O capital chinês voltado à infraestrutura poderia ser avaliado como muito bem-vindo para o Brasil:  a China aumentaria seu papel como investidor no Brasil em ao menos três modalidades, ou seja, a natureza do investimento chinês no Brasil seria distinta, pois a maior parte do aporte de capital em empresas não visaria fazer do Brasil uma grande plataforma de exportações, mas sobretudo, focar-se na provisão ao mercado interno brasileiro. Nesse contexto, o lote de capital posto à disposição do Brasil pela China, sem dúvida, contribuiria ao fortalecimento da infraestrutura no País. Conjunturalmente, o ajuste fiscal brasileiro restringiria novos comprometimentos orçamentários e, mesmo antes da desacerto macroeconômico dos últimos anos, o Brasil já vinha com uma taxa média de investimento em torno de apenas 16% do PIB, nível bastante abaixo dos países emergentes mais dinâmicos.

Existe o aporte direto de companhias chinesas que estão comprando grande número de ativos empresariais brasileiros. Este tem sido um exemplo bem comum em diferentes elos da cadeia produtiva do agronegócio ou da energia, como enriquecimento de sementes ou painéis fotovoltaicos. Isso configura transferência de propriedade e, às vezes, desnacionalização, mas é um processo que geralmente vem acompanhado de novos investimentos na planta produtiva. Há também o investimento do tipo “greenfield” em atividades essencialmente novas, como a montadora de veículos Chery, que se instala no Estado de São Paulo. Disponibilizam-se igualmente recursos por parte de uma instituição de fomento chinesa como o Banco Industrial e Comercial da China (ICBC), que está criando um fundo de US$ 50 bilhões acessível por meio de instituições brasileiras.

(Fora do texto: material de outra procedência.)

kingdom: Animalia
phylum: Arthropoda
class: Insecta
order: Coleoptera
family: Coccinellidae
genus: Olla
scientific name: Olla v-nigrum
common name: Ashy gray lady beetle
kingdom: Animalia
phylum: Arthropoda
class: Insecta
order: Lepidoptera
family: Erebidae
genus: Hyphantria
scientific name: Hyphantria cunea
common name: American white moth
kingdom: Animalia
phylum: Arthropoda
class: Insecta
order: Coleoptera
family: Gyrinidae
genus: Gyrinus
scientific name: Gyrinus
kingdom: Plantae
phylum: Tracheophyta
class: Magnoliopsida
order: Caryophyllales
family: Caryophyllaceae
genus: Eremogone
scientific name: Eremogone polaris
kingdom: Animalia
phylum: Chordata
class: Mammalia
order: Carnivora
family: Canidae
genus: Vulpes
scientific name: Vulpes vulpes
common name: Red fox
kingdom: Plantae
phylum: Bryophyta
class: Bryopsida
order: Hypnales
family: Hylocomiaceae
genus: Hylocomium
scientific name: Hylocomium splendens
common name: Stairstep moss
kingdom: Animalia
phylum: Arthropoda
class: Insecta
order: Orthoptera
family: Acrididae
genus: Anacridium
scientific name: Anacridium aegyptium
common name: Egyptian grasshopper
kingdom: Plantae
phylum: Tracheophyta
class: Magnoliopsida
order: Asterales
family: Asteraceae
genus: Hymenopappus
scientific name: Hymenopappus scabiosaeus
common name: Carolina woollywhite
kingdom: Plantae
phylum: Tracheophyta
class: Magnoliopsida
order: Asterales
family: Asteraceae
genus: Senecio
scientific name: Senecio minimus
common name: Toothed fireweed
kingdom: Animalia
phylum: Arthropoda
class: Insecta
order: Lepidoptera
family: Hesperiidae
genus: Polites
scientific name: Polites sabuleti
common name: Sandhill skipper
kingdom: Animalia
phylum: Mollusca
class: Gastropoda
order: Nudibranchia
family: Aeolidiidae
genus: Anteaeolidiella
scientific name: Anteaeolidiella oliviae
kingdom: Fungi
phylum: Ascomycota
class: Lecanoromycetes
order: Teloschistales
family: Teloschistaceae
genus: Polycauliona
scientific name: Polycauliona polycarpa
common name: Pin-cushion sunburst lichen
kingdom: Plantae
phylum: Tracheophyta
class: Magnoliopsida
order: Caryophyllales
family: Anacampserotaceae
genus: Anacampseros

É este tipo de aporte de capital que aparentemente se orientará para viabilizar um empreendimento conjunto para produzir aço no Brasil ou ainda financiar a linha ferroviária   “Bioceânica” da costa brasileira no Atlântico, do porto de Açu, até a costa peruana no Pacífico no porto de Ilo, a fim de reduzir custos de exportações para a China. Ou o que os especialistas estão chamando de o “Canal do Panamá chinês”, já que o canal do Panamá original pertence aos EUA.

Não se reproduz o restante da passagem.